Saturday, February 19, 2011

Do NOT buy things embedded with anti-biotics!

When I was at the store recently I noticed an over-abundance of items that were coated, embedded or integrated with anti-biotics. Things like hand soap, cutting boards, hair combs, etc. are all being pushed on the public. These things are unnecessary and causing the proliferation of "super bugs". These infections are resistant to the treatments hospitals and doctors usually give that, in the past, could cure you. But, the more sterile you try to make your world the more potent the inhabitants of that world must become.in order to survive!

Amplify’d from www.smh.com.au

'Greatest threat to human health'

Experts are warning of a not-too-distant future where life-saving medical interventions will be too risky to undertake; a future where chemotherapy is impossible and organ transplants are no longer an option.

They say this would happen in a world without effective antibiotics, and they are calling for more public awareness of the problem of rising antimicrobial resistance.
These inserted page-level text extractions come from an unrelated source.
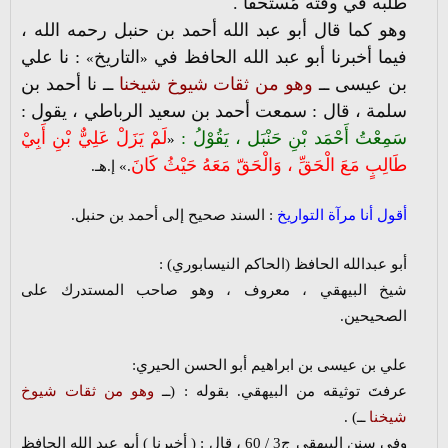
طلبه في وقته مُستحقاً .
وهو كما قال أبو عبد الله أحمد بن حنبل رحمه الله ،
فيما أخبرنا أبو عبد الله الحافظ في
التاريخ
: نا علي
»
«
بن عيسى ــ
وهو من ثقات شيوخ شيخنا
ــ نا أحمد بن
سلمة ، قال : سمعت أحمد بن سعيد الرباطي ، يقول :
سَمِعْتُ أَحْمَد بْنِ حَنْبَل ، يَقُوْلُ :
لَمْ يَزَلْ عَلِيٌّ بْنِ أَبِيْ
«
طَالِبٍ مَعَ الْحَقِّ ، وَالْحَقّ مَعَهُ حَيْثُ كَانَ
.» إ.هـ.
أقول أنا مرآة التواريخ
: السند صحيح إلى أحمد بن حنبل.
أبو عبدالله الحافظ (الحاكم النيسابوري) :
شيخ البيهقي ، معروف ، وهو صاحب المستدرك على
الصحيحين.
علي بن عيسى بن ابراهيم أبو الحسن الحيري:
عرفتَ توثيقه من البيهقي. بقوله : (ــ
وهو من ثقات شيوخ
شيخنا
ــ) .
وفي سنن البيهقي ج3 / 60 ، قال : ( أخبرنا ) أبو عبد الله الحافظ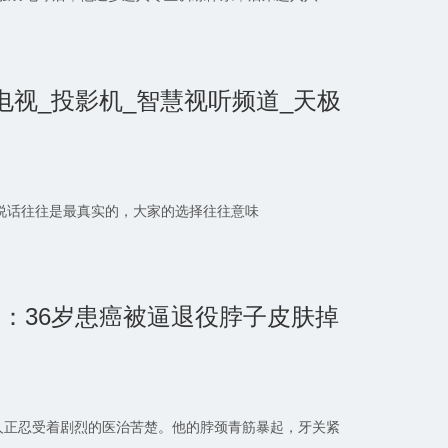
电视_投影机_智慧视听频道_天极
，市场说话往往是最真实的，大家的选择往往意味
：36岁患癌被逼退役脖子皮肤掉
人正忍受着剧烈的医治苦楚。他的脖颈青筋暴起，牙关紧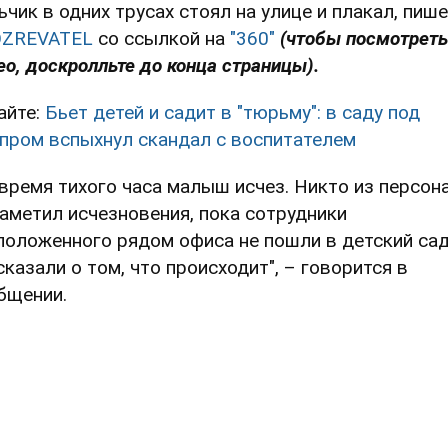
ьчик в одних трусах стоял на улице и плакал, пиш
ZREVATEL
со ссылкой на
"360"
(чтобы посмотреть
ео, доскролльте до конца страницы).
айте:
Бьет детей и садит в "тюрьму": в саду под
пром вспыхнул скандал с воспитателем
 время тихого часа малыш исчез. Никто из персон
заметил исчезновения, пока сотрудники
положенного рядом офиса не пошли в детский сад
сказали о том, что происходит", – говорится в
бщении.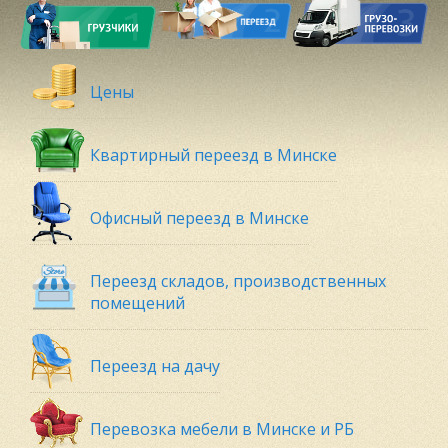
Цены
Квартирный переезд в Минске
Офисный переезд в Минске
Переезд складов, производственных
помещений
Переезд на дачу
Перевозка мебели в Минске и РБ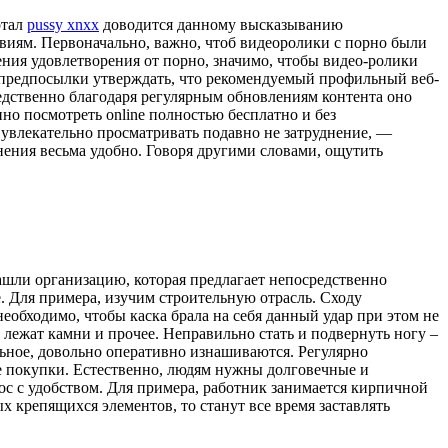
ртал
pussy xnxx
доводится данному высказыванию
овиям. Первоначально, важно, чтоб видеоролики с порно были
ения удовлетворения от порно, значимо, чтобы видео-ролики
 предпосылки утверждать, что рекомендуемый профильный веб-
редственно благодаря регулярным обновлениям контента оно
но посмотреть online полностью бесплатно и без
 увлекательно просматривать подавно не затруднение, —
мнения весьма удобно. Говоря другими словами, ощутить
шли организацию, которая предлагает непосредственно
. Для примера, изучим строительную отрасль. Сходу
еобходимо, чтобы каска брала на себя данный удар при этом не
, лежат камни и прочее. Неправильно стать и подвернуть ногу –
альное, довольно оперативно изнашиваются. Регулярно
ые покупки. Естественно, людям нужны долговечные и
ос с удобством. Для примера, работник занимается кирпичной
ых крепящихся элементов, то станут все время заставлять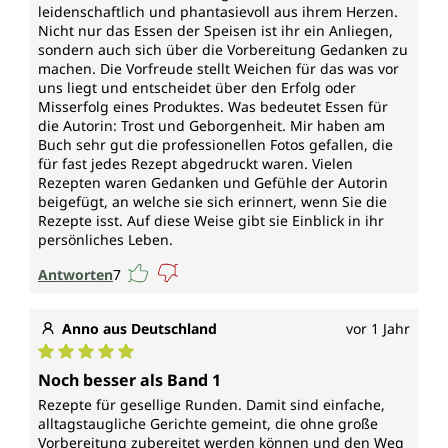
leidenschaftlich und phantasievoll aus ihrem Herzen.
Nicht nur das Essen der Speisen ist ihr ein Anliegen,
sondern auch sich über die Vorbereitung Gedanken zu
machen. Die Vorfreude stellt Weichen für das was vor
uns liegt und entscheidet über den Erfolg oder
Misserfolg eines Produktes. Was bedeutet Essen für
die Autorin: Trost und Geborgenheit. Mir haben am
Buch sehr gut die professionellen Fotos gefallen, die
für fast jedes Rezept abgedruckt waren. Vielen
Rezepten waren Gedanken und Gefühle der Autorin
beigefügt, an welche sie sich erinnert, wenn Sie die
Rezepte isst. Auf diese Weise gibt sie Einblick in ihr
persönliches Leben.
Antworten
7
Anno aus Deutschland
vor 1 Jahr
Durchschnittliche Bewertung von 5 von 5 Sternen
Noch besser als Band 1
Rezepte für gesellige Runden. Damit sind einfache,
alltagstaugliche Gerichte gemeint, die ohne große
Vorbereitung zubereitet werden können und den Weg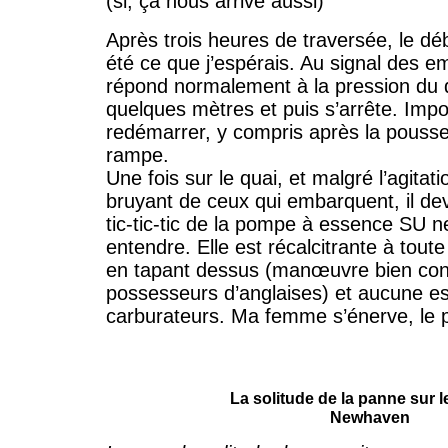
(si, ça nous arrive aussi)
Après trois heures de traversée, le d
été ce que j’espérais. Au signal des em
répond normalement à la pression du d
quelques mètres et puis s’arrête. Impo
redémarrer, y compris après la pousse
rampe.
Une fois sur le quai, et malgré l’agitati
bruyant de ceux qui embarquent, il dev
tic-tic-tic de la pompe à essence SU ne
entendre. Elle est récalcitrante à toute
en tapant dessus (manœuvre bien co
possesseurs d’anglaises) et aucune es
carburateurs. Ma femme s’énerve, le p
La solitude de la panne sur l
Newhaven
"Basically without antibiotics those patients can't be saved, we can't do those sorts of therapies," said Dr John Ferguson, Director of Infection Prevention and Control for Hunter New England Health.
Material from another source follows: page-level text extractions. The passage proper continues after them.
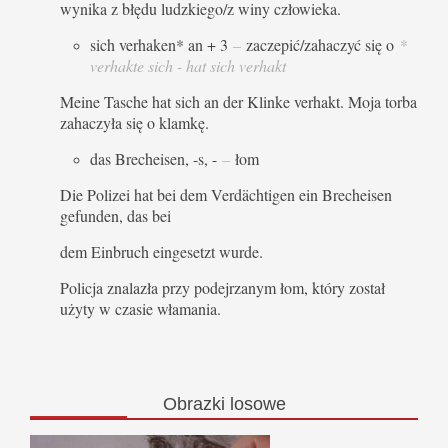
wynika z błędu ludzkiego/z winy człowieka.
sich verhaken* an + 3
–
zaczepić/zahaczyć się o
*
verhakte sich - hat sich verhakt
Meine Tasche hat sich an der Klinke verhakt. Moja torba
zahaczyła się o klamkę.
das Brecheisen, -s, -
–
łom
Die Polizei hat bei dem Verdächtigen ein Brecheisen
gefunden, das bei
dem Einbruch eingesetzt wurde.
Policja znalazła przy podejrzanym łom, który został
użyty w czasie włamania.
Obrazki
losowe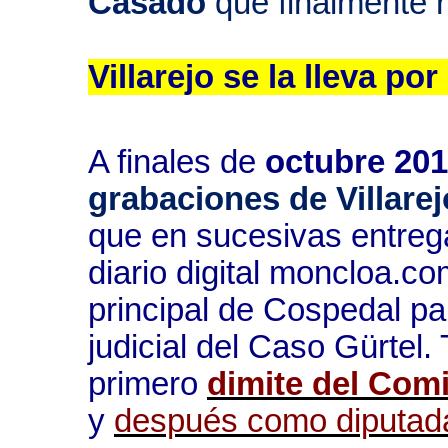
Casado
que finalmente r
Villarejo se la lleva po
A finales de
octubre 20
grabaciones de Villare
que en sucesivas entreg
diario digital moncloa.c
principal de Cospedal par
judicial del Caso Gürtel
primero
dimite del Comi
y
después como diputad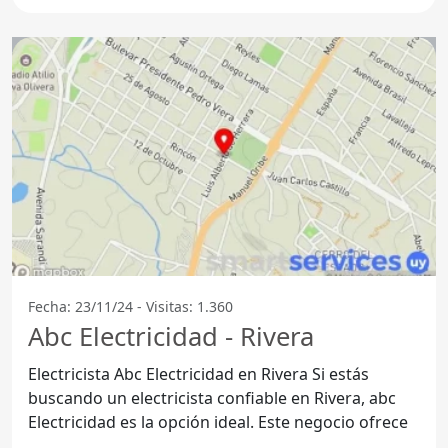
Fecha: 23/11/24 - Visitas: 1.360
Abc Electricidad - Rivera
Electricista Abc Electricidad en Rivera Si estás
buscando un electricista confiable en Rivera, abc
Electricidad es la opción ideal. Este negocio ofrece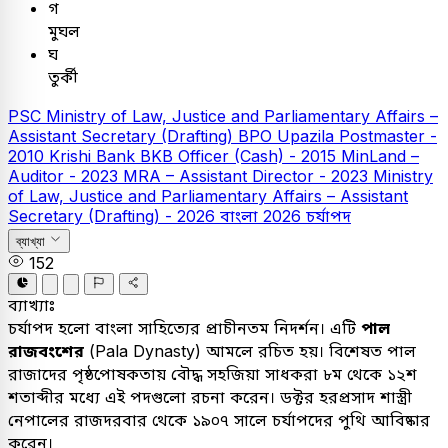
গ
মুঘল
ঘ
তুর্কী
PSC
Ministry of Law, Justice and Parliamentary Affairs –
Assistant Secretary (Drafting)
BPO Upazila Postmaster -
2010
Krishi Bank
BKB Officer (Cash) - 2015
MinLand –
Auditor - 2023
MRA – Assistant Director - 2023
Ministry
of Law, Justice and Parliamentary Affairs – Assistant
Secretary (Drafting) - 2026
বাংলা
2026
চর্যাপদ
ব্যাখ্যা
152
ব্যাখ্যাঃ
চর্যাপদ হলো বাংলা সাহিত্যের প্রাচীনতম নিদর্শন। এটি
পাল
রাজবংশের
(Pala Dynasty) আমলে রচিত হয়। বিশেষত পাল
রাজাদের পৃষ্ঠপোষকতায় বৌদ্ধ সহজিয়া সাধকরা ৮ম থেকে ১২শ
শতাব্দীর মধ্যে এই পদগুলো রচনা করেন। ডক্টর হরপ্রসাদ শাস্ত্রী
নেপালের রাজদরবার থেকে ১৯০৭ সালে চর্যাপদের পুথি আবিষ্কার
করেন।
They point to the "over-giving" and broadscale use of antibiotics in the community, a practise which has the effect of unnecessarily speeding up the ability of bacteria to evolve their defences.

The proof was in the rising number of infections treated in hospitals in which the first, second and even the third-option antibiotic was no longer effective, and studies which show the circulation of newly resistant bacteria in the community.

Antibiotics also kill off the body's friendly bacteria, or "gut flora", creating an opportunity for re-colonisation with more resistant bacterial strains.

"We need to make people understand that this is part of your body, in fact you carry around 1.5 kilograms of bacteria and they are very important," Prof Cars said.

"The more antibiotics you use, necessary or unnecessary, the more you select your own flora towards a more resistant population - so when you get infections they become more and more difficult to treat."

Studies have shown it can take months, or even years, for a person's gut flora to return to the state before a course of antibiotics.

Prof Cars advised: "Save your own bacteria... you should be friends with them. We have to save these precious drugs for the very ill."